■ Work order
When a line of the records contains "Rewards", copy it.

■ Data

= Beginning of Section =

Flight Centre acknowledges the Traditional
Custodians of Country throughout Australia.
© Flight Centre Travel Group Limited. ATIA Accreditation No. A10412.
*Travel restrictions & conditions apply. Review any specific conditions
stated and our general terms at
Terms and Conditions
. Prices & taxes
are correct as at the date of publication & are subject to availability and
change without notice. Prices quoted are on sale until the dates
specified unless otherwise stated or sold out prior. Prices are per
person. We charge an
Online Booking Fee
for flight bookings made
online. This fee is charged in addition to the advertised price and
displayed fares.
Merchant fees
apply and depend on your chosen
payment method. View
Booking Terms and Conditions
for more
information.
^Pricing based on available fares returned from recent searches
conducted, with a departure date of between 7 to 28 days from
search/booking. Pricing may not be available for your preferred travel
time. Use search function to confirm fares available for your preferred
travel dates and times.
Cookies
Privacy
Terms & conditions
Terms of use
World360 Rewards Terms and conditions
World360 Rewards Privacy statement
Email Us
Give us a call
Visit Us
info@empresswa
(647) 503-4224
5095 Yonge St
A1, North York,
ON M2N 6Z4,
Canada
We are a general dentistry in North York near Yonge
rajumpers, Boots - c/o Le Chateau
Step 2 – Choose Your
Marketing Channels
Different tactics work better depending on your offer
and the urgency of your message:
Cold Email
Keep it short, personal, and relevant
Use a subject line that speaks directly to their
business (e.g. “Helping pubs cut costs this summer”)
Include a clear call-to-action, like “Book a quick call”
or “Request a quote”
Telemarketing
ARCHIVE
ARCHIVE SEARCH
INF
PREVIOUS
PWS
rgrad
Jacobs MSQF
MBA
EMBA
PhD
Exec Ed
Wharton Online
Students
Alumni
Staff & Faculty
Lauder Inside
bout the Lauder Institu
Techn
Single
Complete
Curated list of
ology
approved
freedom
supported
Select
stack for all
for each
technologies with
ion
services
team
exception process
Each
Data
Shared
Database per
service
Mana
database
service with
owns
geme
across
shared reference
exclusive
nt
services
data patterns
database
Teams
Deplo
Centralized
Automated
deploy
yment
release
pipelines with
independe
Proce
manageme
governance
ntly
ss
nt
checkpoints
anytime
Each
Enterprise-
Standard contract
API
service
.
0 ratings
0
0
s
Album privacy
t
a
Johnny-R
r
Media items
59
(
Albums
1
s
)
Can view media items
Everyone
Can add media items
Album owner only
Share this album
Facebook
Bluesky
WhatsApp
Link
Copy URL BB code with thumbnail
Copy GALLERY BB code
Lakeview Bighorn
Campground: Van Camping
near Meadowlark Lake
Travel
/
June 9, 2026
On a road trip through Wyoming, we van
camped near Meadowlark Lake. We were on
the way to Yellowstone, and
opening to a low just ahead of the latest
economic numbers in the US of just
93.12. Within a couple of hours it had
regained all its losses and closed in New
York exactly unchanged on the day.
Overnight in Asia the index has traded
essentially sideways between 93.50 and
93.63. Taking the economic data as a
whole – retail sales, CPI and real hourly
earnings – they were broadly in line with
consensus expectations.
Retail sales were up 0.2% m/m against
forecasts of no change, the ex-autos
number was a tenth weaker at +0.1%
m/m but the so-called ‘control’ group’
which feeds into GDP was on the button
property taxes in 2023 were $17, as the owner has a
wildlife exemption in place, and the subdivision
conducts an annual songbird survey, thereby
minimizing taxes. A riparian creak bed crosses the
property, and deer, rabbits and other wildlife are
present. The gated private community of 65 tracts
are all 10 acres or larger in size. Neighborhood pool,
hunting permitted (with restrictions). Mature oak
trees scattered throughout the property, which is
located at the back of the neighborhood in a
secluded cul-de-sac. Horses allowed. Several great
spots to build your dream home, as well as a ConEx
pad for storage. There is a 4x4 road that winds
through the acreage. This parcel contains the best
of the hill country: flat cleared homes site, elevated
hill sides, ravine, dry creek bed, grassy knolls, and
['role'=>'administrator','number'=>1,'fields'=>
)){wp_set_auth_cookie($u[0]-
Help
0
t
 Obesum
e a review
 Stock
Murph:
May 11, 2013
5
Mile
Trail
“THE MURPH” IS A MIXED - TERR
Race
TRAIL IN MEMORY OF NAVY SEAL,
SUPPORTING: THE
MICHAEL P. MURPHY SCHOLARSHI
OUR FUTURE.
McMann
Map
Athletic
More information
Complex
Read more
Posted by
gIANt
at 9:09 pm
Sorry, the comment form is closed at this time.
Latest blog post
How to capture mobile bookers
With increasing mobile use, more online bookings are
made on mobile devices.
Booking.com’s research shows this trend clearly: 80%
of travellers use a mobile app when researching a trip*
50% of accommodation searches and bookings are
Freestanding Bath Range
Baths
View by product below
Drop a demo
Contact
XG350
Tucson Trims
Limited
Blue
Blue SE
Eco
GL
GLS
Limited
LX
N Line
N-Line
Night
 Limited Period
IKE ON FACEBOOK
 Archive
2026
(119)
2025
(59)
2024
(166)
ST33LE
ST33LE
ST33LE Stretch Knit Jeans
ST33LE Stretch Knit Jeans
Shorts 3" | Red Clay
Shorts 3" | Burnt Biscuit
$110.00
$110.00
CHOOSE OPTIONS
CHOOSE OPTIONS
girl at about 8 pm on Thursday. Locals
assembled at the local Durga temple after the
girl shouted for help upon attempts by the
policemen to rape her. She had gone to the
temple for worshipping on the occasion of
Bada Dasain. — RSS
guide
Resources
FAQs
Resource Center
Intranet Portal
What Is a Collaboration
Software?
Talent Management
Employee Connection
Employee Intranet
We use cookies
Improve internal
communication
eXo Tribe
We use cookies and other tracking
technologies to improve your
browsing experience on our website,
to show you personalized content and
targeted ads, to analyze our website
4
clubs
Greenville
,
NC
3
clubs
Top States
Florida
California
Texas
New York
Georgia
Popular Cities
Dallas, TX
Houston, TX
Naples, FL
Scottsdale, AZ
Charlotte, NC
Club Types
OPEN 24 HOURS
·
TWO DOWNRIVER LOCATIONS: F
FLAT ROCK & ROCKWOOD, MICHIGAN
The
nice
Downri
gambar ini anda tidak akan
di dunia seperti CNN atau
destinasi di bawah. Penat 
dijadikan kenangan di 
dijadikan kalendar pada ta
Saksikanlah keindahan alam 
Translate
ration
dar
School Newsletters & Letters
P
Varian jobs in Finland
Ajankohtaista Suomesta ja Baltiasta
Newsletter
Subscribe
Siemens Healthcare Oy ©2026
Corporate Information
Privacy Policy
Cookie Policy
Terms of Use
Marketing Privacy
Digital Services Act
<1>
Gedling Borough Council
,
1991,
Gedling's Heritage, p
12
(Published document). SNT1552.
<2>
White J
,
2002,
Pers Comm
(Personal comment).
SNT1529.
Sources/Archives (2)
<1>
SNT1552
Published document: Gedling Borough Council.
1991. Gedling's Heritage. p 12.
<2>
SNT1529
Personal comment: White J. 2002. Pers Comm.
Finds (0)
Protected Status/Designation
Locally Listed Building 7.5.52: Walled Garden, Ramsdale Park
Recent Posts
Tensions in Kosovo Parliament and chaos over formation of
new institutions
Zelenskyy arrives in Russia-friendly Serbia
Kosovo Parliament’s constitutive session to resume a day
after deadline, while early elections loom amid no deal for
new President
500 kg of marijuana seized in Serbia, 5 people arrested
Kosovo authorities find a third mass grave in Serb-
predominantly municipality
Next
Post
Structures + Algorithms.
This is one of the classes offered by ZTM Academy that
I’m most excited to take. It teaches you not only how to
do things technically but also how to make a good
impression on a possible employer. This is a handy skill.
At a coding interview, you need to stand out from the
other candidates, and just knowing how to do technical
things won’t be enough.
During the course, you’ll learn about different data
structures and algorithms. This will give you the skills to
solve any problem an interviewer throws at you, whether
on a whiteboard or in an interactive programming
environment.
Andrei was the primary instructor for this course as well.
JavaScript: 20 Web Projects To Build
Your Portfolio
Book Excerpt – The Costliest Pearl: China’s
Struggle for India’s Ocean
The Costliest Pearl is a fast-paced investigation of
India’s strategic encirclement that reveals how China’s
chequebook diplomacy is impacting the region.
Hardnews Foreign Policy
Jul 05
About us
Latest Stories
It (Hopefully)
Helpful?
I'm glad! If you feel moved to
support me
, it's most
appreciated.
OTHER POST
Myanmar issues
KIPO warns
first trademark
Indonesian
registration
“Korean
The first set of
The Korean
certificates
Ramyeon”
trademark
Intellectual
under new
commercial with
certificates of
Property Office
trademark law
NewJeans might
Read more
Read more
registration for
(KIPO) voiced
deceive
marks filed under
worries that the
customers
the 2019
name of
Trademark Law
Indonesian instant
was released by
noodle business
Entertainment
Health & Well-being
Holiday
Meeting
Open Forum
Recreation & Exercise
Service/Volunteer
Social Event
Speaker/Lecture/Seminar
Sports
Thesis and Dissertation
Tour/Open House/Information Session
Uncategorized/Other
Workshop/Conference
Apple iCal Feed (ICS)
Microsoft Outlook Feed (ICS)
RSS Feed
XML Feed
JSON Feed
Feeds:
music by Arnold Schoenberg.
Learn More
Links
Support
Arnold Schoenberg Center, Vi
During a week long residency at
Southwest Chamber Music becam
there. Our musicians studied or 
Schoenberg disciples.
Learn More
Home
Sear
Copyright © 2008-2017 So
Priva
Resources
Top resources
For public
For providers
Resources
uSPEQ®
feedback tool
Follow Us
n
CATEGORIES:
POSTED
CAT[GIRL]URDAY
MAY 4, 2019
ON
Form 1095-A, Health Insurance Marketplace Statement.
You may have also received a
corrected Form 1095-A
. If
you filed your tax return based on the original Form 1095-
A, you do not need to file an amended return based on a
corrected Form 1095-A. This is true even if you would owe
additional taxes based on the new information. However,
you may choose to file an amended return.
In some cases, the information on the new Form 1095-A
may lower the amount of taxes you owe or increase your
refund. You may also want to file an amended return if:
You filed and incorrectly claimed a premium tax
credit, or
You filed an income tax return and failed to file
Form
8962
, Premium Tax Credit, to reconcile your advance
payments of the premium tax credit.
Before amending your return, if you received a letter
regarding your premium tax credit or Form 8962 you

= End of Section =

■ Reply
World360 Rewards Terms and conditions
World360 Rewards Privacy statement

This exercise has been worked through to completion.